Around the house itself, in the garden was a series of suspect-looking plastic bottles. Urine, we were told. “They throw them from their houses up there.” He pointed.
Inside the house great chunks of the walls were scorched. “Flamethrowers,” our guide said casually, like it was no bigger a deal than having a double glazing salesmen come round. “They come when we are not here.”
There were spaces were windows used to be, but were now sealed and chained. Some windows were outright smashed. Everything was so filthy even Kim and Aggie would’ve called it quits. I couldn’t help but notice the Fairy Liquid by the sink; their attempts at normality were as absurd as they were stoic, like grabbing an umbrella at the first sign of volcanic eruption.
We passed two young boys in the house. “It is difficult. We cannot let them go anywhere. My uncle had his grand-daughter kidnapped. And the wire and glass on the ground – it is not fun for them.” Is that understatement of the year all wrapped up?
After the tour we sat down in the living room. I’m not sure if they were way ahead of their time or behind it, but the focus point of the room was a computer. It was an ancient thing, running Windows 98 at best, but on it we watched two videos. Videos made by an amateur film company and a grainy news report respectively, both designed to highlight the plight of Palestinians living here.
“Do you see a solution to the current situation?” My American friend asked.
“It’s complicated,” was the reply.
A few days later I was back in Jerusalem, staying with a guy who served for three years in the Israeli Defence Force (IDF) and was involved in the Gaza War, a three-week armed conflict in the winter of 2008-2009 in the Gaza Strip. On the first night he took us to a gay party under the walls of the Old City, where I had a strange encounter with an Israeli goat herder. The next night he cooked for us, taking extreme care to keep everything kosher, and we talked politics and religion until the early hours.

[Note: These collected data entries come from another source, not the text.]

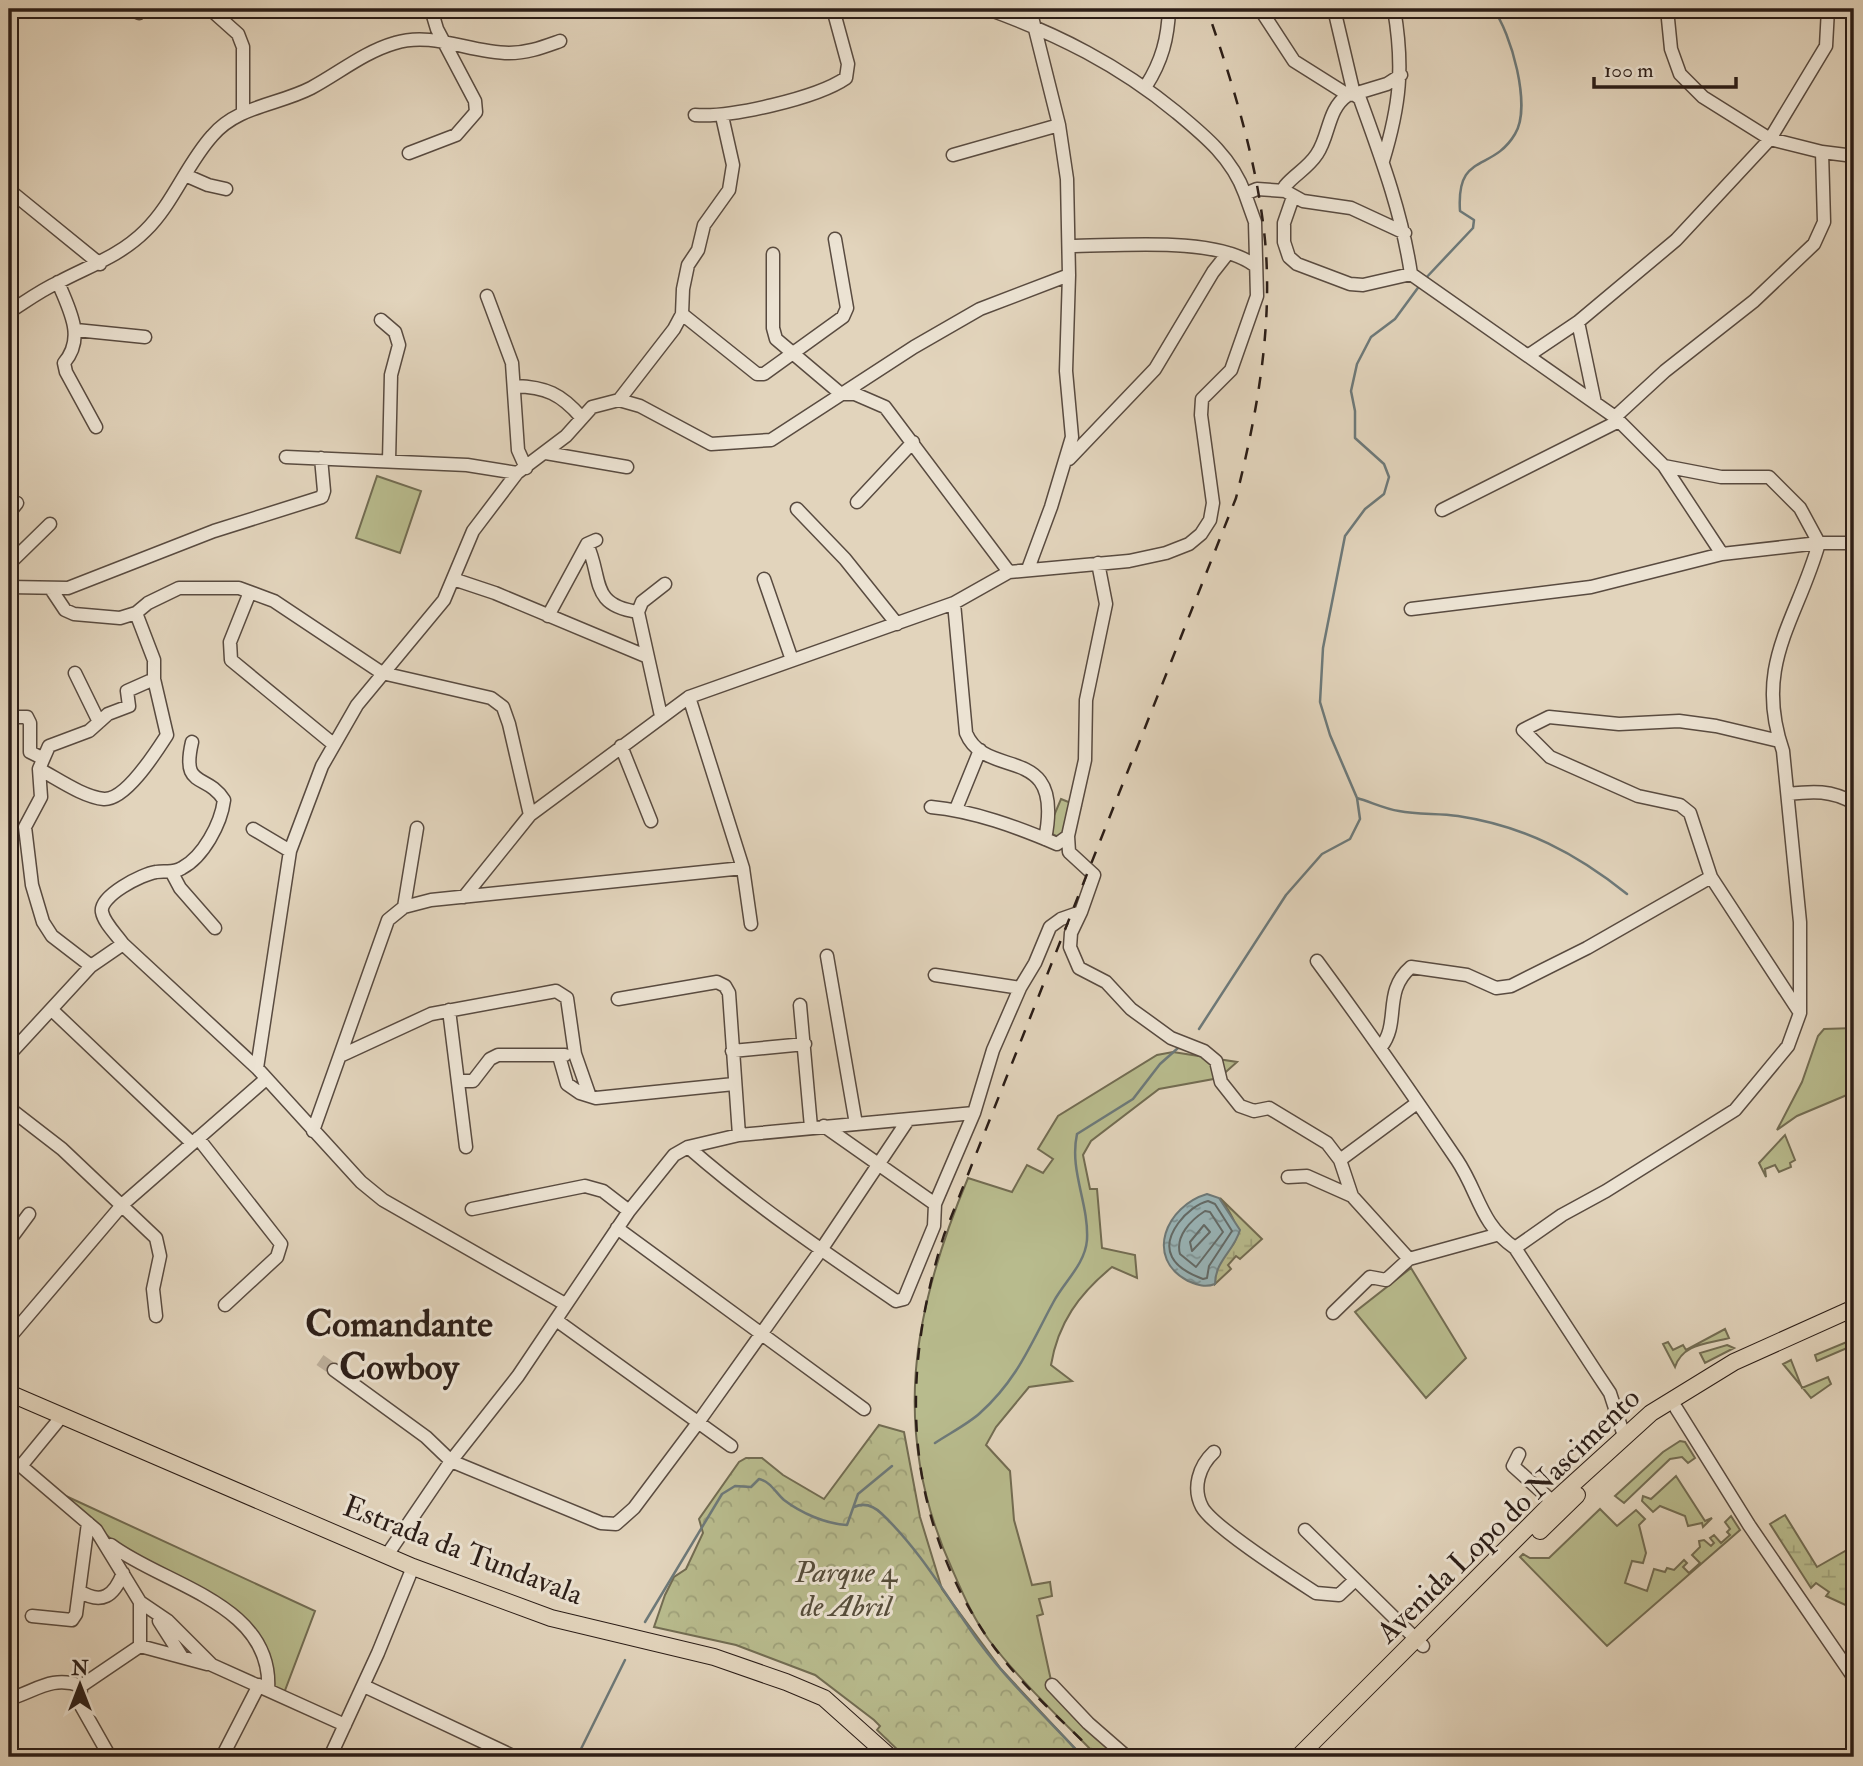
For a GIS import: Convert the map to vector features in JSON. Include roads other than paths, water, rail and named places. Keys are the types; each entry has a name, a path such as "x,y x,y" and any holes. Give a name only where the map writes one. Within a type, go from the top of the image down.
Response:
{"main road":[{"name":"Avenida Lopo do Nascimento","path":"1311,1757 1553,1502 1625,1436 1670,1400 1734,1362 1854,1308"},
{"name":"Avenida Lopo do Nascimento","path":"1298,1757 1628,1446 1676,1408 1751,1365 1854,1320"},
{"name":"Estrada da Tundavala","path":"9,1393 413,1567 551,1618 714,1657 786,1682 824,1698 890,1757"}],"street":[{"path":"210,9 237,34 243,47 243,112"},
{"path":"409,153 436,145 456,135 476,111 475,101 448,44 437,29 431,9"},
{"path":"695,115 722,116 811,93 846,78 848,64 833,9"},
{"path":"464,897 530,815 689,698 954,603 1009,572 1098,564 1166,554 1201,534 1210,520 1213,503 1201,415 1202,399 1231,370 1257,296 1259,278 1254,265 1255,222 1237,173 1208,138 1146,86 1092,53 988,9"},
{"path":"1028,569 1066,462 1072,437 1066,371 1069,275 1067,180 1059,124 1030,9"},
{"path":"1146,86 1157,71 1167,38 1169,9"},
{"path":"1260,9 1294,61 1360,99 1383,161 1417,279"},
{"path":"1334,9 1351,94"},
{"path":"1383,161 1400,99 1401,75 1394,9"},
{"path":"1667,9 1671,49 1680,74 1703,97 1770,139 1822,152 1854,156"},
{"path":"1529,355 1578,322 1676,240 1770,139 1826,46 1828,9"},
{"path":"9,312 58,282 100,264 145,232 211,136 243,112 310,89 360,58 394,43 431,38 448,44 508,53 534,51 561,41"},
{"path":"1401,75 1387,84 1351,94 1332,114 1319,151 1305,171 1285,186 1289,194 1284,242 1289,257 1297,264 1350,284 1417,279 1529,355 1617,419 1664,466 1722,554"},
{"path":"619,400 674,329 682,314 682,289 688,265 698,250 704,225 729,190 733,177 722,116"},
{"path":"953,155 1059,124"},
{"path":"1442,510 1617,419 1665,372 1754,301 1814,244 1824,222 1822,152"},
{"path":"186,175 208,185 226,188"},
{"path":"1245,194 1257,189 1351,208 1405,233"},
{"path":"9,190 100,264"},
{"path":"682,314 757,374 764,374 836,324 847,308 835,239"},
{"path":"1069,246 1162,243 1243,256 1254,265"},
{"path":"1066,462 1155,369 1213,272 1228,253"},
{"path":"773,254 773,328 776,339 841,394 855,394 885,407 1009,572"},
{"path":"257,1069 290,851 302,812 332,743 382,673 444,600 473,531 521,470 566,436 592,407 619,400 640,406 711,444 771,440 980,309 1069,275"},
{"path":"58,282 76,330 75,347 64,363 96,427"},
{"path":"487,296 512,363 521,470"},
{"path":"381,320 395,332 399,345 391,375 389,461"},
{"path":"1578,322 1595,404"},
{"path":"76,330 145,337"},
{"path":"515,386 546,388 558,394 581,417"},
{"path":"857,502 913,442"},
{"path":"546,453 627,467"},
{"path":"286,457 521,470"},
{"path":"10,583 51,589 68,587 214,531 322,497 324,491 321,458"},
{"path":"1515,1248 1562,1215 1606,1191 1735,1110 1788,1046 1800,1013 1800,922 1788,794 1772,686 1774,669 1788,621 1811,572 1819,543 1800,509 1769,477 1721,477 1664,466"},
{"path":"797,509 845,559 897,624"},
{"path":"9,564 50,524"},
{"path":"548,616 592,542 603,597 613,607 638,612"},
{"path":"1412,609 1591,587 1722,554 1819,543 1854,543"},
{"path":"1098,564 1106,604 1086,700 1085,760 1068,836 1069,852 1094,875 1071,933 1070,947 1079,968 1106,982 1131,1009 1171,1038 1204,1051 1216,1061 1221,1082 1240,1106 1254,1111 1269,1108 1318,1136 1340,1160 1352,1196 1409,1259"},
{"path":"453,579 648,657"},
{"path":"764,579 792,660"},
{"path":"661,716 638,612 642,602 665,584"},
{"path":"51,589 65,610 74,614 120,618 136,613 153,600 189,586 231,587 274,601 382,673 491,698 503,707 530,815"},
{"path":"250,592 230,642 231,660 332,743"},
{"path":"954,603 966,733 969,741 980,750 1037,778 1048,794 1051,813 1045,839"},
{"path":"9,717 27,718 30,723 30,752 40,763 93,796 112,798 126,790 167,735 154,679 154,660 136,613"},
{"path":"75,673 99,722"},
{"path":"91,967 72,948 52,936 36,905 27,857 25,827 41,797 40,763 49,746 89,731 99,722 129,706 127,691 154,679"},
{"path":"689,698 743,868 751,924"},
{"path":"1779,741 1716,726 1678,721 1619,724 1549,717 1523,730 1550,757 1638,796 1681,805 1690,813 1711,877 1800,1013"},
{"path":"191,742 187,764 190,774 197,782 219,792 224,800 208,842 184,867 172,873 162,871 146,875 109,895 103,904 102,913 123,944 257,1069 361,1182 383,1199 565,1304"},
{"path":"621,746 651,821"},
{"path":"956,809 980,750"},
{"path":"1788,794 1815,790 1835,793 1854,803"},
{"path":"931,807 956,809 1015,826 1057,844 1068,836"},
{"path":"404,907 417,828"},
{"path":"253,829 290,851"},
{"path":"313,1131 388,920 404,907 431,900 743,868"},
{"path":"172,873 180,888 215,928"},
{"path":"1381,1047 1392,1028 1390,1014 1397,985 1411,967 1467,975 1496,988 1511,986 1587,948 1711,877"},
{"path":"688,1147 728,1182 821,1250 896,1301 904,1299 934,1226 935,1204 974,1113 993,1050 1020,988 1035,963 1050,927 1061,919 1081,912"},
{"path":"9,1055 91,967 123,944"},
{"path":"827,956 856,1124"},
{"path":"1317,961 1381,1047 1459,1163 1496,1235 1515,1248 1609,1393 1625,1436"},
{"path":"935,975 1020,988"},
{"path":"618,999 717,982 725,986 729,993 739,1135"},
{"path":"340,1056 418,1019 449,1010 556,991 563,993 566,999 575,1054 589,1094"},
{"path":"800,1005 818,1126 935,1204"},
{"path":"52,1010 195,1140 281,1244 276,1258 225,1304"},
{"path":"449,1010 466,1147"},
{"path":"732,1051 806,1044"},
{"path":"458,1081 473,1080 490,1059 498,1055 575,1054"},
{"path":"559,1056 567,1084 580,1093 596,1098 734,1084"},
{"path":"9,1338 123,1204 266,1079"},
{"path":"1340,1160 1417,1103"},
{"path":"9,1108 62,1149 156,1238 160,1256 153,1289 156,1316"},
{"path":"387,1555 451,1461 477,1431 556,1320 629,1211 674,1155 688,1147 739,1135 974,1113"},
{"path":"334,1370 426,1437 451,1461 601,1523 616,1524 634,1508 697,1424 821,1250 908,1120"},
{"path":"1288,1177 1307,1176 1352,1196"},
{"path":"472,1209 585,1186 603,1191 629,1211"},
{"path":"9,1241 29,1214"},
{"path":"617,1228 864,1409"},
{"path":"1333,1313 1370,1277 1386,1279 1409,1259 1496,1235"},
{"path":"556,1320 731,1446"},
{"path":"1676,1408 1749,1525 1854,1678"},
{"path":"62,1416 15,1466 139,1566 181,1581 207,1595 250,1632 265,1660 270,1675 222,1757"},
{"path":"1214,1452 1201,1469 1197,1484 1204,1511 1316,1593 1339,1595 1354,1581"},
{"path":"1519,1454 1513,1466 1553,1502"},
{"path":"32,1616 72,1620 76,1614 88,1523"},
{"path":"1305,1530 1419,1642"},
{"path":"105,1541 140,1602 154,1611 212,1665"},
{"path":"330,1757 364,1686 413,1567"},
{"path":"79,1591 91,1598 106,1598 114,1593 123,1573"},
{"path":"140,1602 140,1646"},
{"path":"154,1611 182,1657"},
{"path":"81,1686 140,1646 212,1665 345,1725"},
{"path":"9,1699 51,1682 68,1681 81,1686"},
{"path":"1052,1685 1127,1757"},
{"path":"81,1686 80,1704 110,1757"},
{"path":"364,1686 515,1757"}],"water":[{"path":"1207,1194 1219,1198 1240,1230 1221,1262 1215,1284 1205,1286 1188,1281 1175,1271 1167,1259 1164,1247 1171,1221 1193,1200"}],"waterway":[{"path":"1424,280 1473,228 1474,220 1460,211 1460,192 1464,179 1477,165 1506,146 1520,122 1517,70 1506,34 1493,9"},
{"path":"1199,1029 1286,895 1322,854 1350,839 1360,819 1357,798 1330,735 1320,702 1323,648 1345,536 1365,509 1384,494 1389,477 1384,464 1355,438 1355,411 1351,391 1357,364 1371,337 1395,319 1420,285"},
{"path":"1357,798 1394,810 1458,816 1527,834 1569,854 1627,894"},
{"path":"935,1443 975,1417 1004,1387 1023,1360 1054,1301 1083,1257 1087,1226 1075,1161 1077,1134 1133,1099 1160,1064 1178,1048"},
{"path":"645,1622 722,1494 735,1486 751,1487 759,1479 798,1509 822,1520 847,1525 858,1494 892,1466"},
{"path":"854,1507 873,1507 896,1528 922,1559 991,1657 1083,1757"},
{"path":"577,1757 625,1660"}],"tunnel":[{"path":"320,1360 334,1370"}],"railway":[{"path":"1099,1757 1040,1700 999,1654 959,1590 939,1541 925,1492 918,1441 916,1390 920,1339 944,1235 1236,498 1251,434 1265,338 1265,240 1243,123 1207,9"}],"district":[{"name":"Comandante Cowboy","path":"399,1344"}],"park label":[{"name":"Parque 4 de Abril","path":"846,1589"}]}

“If they want to keep attacking us, we’ll keep killing them. We don’t want to kill them. We want to live in security, to have jobs, to have homes, to be happy. But if we don’t feel safe, we’ll shoot them. We all join the military, we all serve, we all know what war is like, but we’ll die for this country. These are our homes.
“I don’t know what’s beyond the wall, I don’t know what Ramallah and those places are like. I don’t want to know. They can stay there and they can come to Jerusalem because most of them probably want the same things we do. But if they use bombs we will shoot them. We can’t live in fear. No one should be expected to live in fear.”
While you were reading that, six more pinpoint airstrikes on military targets ripped through Gaza City and a few dozen more wayward rockets were fired towards Tel Aviv.
“What do you think will happen?” Asked my American friend. “Will Israelis and Palestinians ever live in peace?”
“Well, I think it will get worse before it gets better,” he said, presciently. “But it’s complicated.”
Fast forward six months and I’m sat at home watching Israel and Gaza rack up kill counts faster than the latest Call of Duty game. I can’t help but think of the people I met in Israel and Palestine. I think of them and I know they’re afraid of the air raid sirens and the hum of the drones, but they’ve come to accept that they’re a part of life as they go about buying their Fairy Liquid and preparing their kosher meals, going to their jobs and maintaining their homes. They, and I, know that because of religious scripture and political manoeuvring and the massive stockpiles of weapons that are lying around, any peace treaty that gets made will only be a temporary solution.
Teacher will call everyone back in after lunch, there’ll be a few classes about ethics and why bullying is bad, homework will be set, but by tomorrow everyone will be back out on the playground with yesterday’s lessons already forgotten.